In an attempt to open a sincere and productive dialogue, Kanapé Fontaine and Ellis Béchard use their personal stories to understand words and behaviours that are racist or that result from racism. With the affection and intimacy of a friend writing to a friend, Natasha recounts to her addressee her discovery of the residential schools, her obsession with the Oka Crisis of 1990, and her life on the Pessamit reserve. Reciprocating, Deni talks about his father’s racism, the segregation of African-Americans and civil rights, and his identity as a Québécois living in the English-speaking world.
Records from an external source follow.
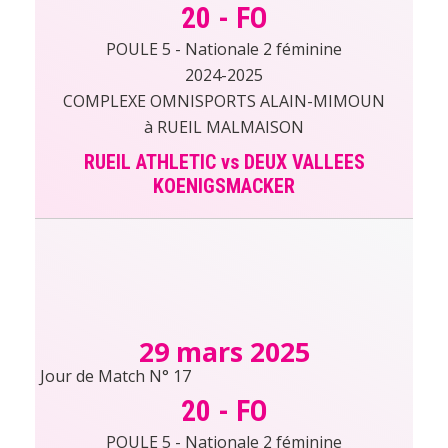
20
-
FO
POULE 5 - Nationale 2 féminine
2024-2025
COMPLEXE OMNISPORTS ALAIN-MIMOUN
à RUEIL MALMAISON
RUEIL ATHLETIC vs DEUX VALLEES
KOENIGSMACKER
29 mars 2025
Jour de Match N° 17
20
-
FO
POULE 5 - Nationale 2 féminine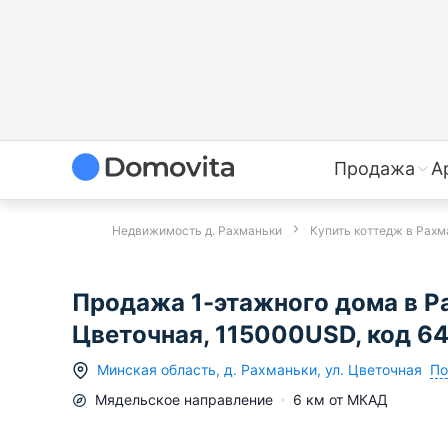
Продажа
А
Недвижимость д. Рахманьки
Купить коттедж в Рахм
Продажа 1-этажного дома в Ра
Цветочная, 115000USD, код 6
По
Минская область
,
д.
Рахманьки
,
ул. Цветочная
Мядельское
направление
6
км от МКАД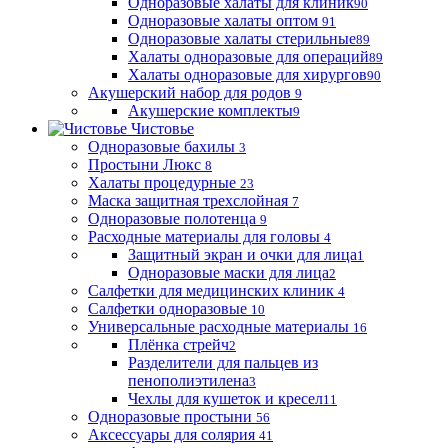
Одноразовые халаты для клиник
90
Одноразовые халаты оптом
91
Одноразовые халаты стерильные
89
Халаты одноразовые для операций
89
Халаты одноразовые для хирургов
90
Акушерский набор для родов
9
Акушерские комплекты
9
Чистовье
Одноразовые бахилы
3
Простыни Люкс
8
Халаты процедурные
23
Маска защитная трехслойная
7
Одноразовые полотенца
9
Расходные материалы для головы
4
Защитный экран и очки для лица
1
Одноразовые маски для лица
2
Салфетки для медицинских клиник
4
Салфетки одноразовые
10
Универсальные расходные материалы
16
Плёнка стрейч
2
Разделители для пальцев из
пенополиэтилена
3
Чехлы для кушеток и кресел
11
Одноразовые простыни
56
Аксессуары для солярия
41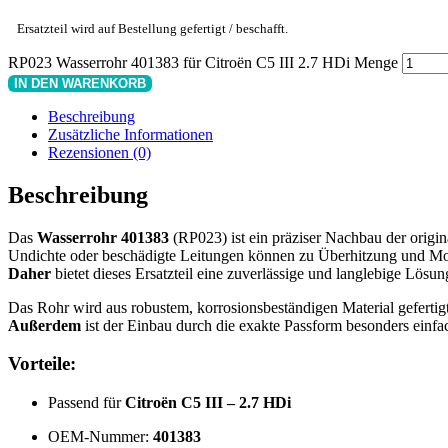
Ersatzteil wird auf Bestellung gefertigt / beschafft.
RP023 Wasserrohr 401383 für Citroën C5 III 2.7 HDi Menge
IN DEN WARENKORB
Beschreibung
Zusätzliche Informationen
Rezensionen (0)
Beschreibung
Das
Wasserrohr 401383
(RP023) ist ein präziser Nachbau der origi
Undichte oder beschädigte Leitungen können zu Überhitzung und Mo
Daher
bietet dieses Ersatzteil eine zuverlässige und langlebige Lösun
Das Rohr wird aus robustem, korrosionsbeständigen Material geferti
Außerdem
ist der Einbau durch die exakte Passform besonders einfa
Vorteile:
Passend für
Citroën C5 III – 2.7 HDi
OEM-Nummer:
401383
By sharing honestly even their most painful memories, these two writers offer an accessible, humanist book on the social bridge-building and respect for difference. Kuei, My Friend is accompanied by a chronology of events, a glossary of relevant terms in the Innu language, and, most importantly, a detailed teacher’s guide that includes topics of discussion, questions, and suggested reflections for examination in a classroom setting.
About the authors
Deni Ellis Béchard is the author of the novel Vandal Love, winner of the 2007 Commonwealth Writers’ Prize; Cures for Hunger, a memoir about growing up with a father who robbed banks; and The Last Bonobo: A Journey into the Congo. His work has appeared in the LA Times, Salon, and Foreign Policy, and he has reported from Afghanistan, India, the Congo, and Iraq.
"Kuei, My Friend should be regarded as a crucial tool to begin the important work of thinking about how we can better learn about our responsibilities towards one another, towards the lands on which we are guests, and to the different Nations that are our hosts. How to become better listeners, better participants, better allies. As Kanapé Fontaine notes, early on in their epistolary exchange, 'the work has begun' (48). Now is the time to find the ways to continue it."
—Sarah Henzi, Transmotion
"Through their letters, Béchard and Fontaine chart future possibilities for reconciliation. Their letters shake up the stultified debate spurred by the 2015 publication of the Truth and Reconciliation Commission (TRC) of Canada’s final report."